### Problem to work on
Exact output of all the records is required.

=====

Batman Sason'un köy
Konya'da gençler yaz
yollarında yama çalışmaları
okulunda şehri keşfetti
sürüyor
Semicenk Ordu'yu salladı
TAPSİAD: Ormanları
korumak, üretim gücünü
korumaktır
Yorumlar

=====

### Response area
Batman Sason'un köy
Konya'da gençler yaz
yollarında yama çalışmaları
okulunda şehri keşfetti
sürüyor
Semicenk Ordu'yu salladı
TAPSİAD: Ormanları
korumak, üretim gücünü
korumaktır
Yorumlar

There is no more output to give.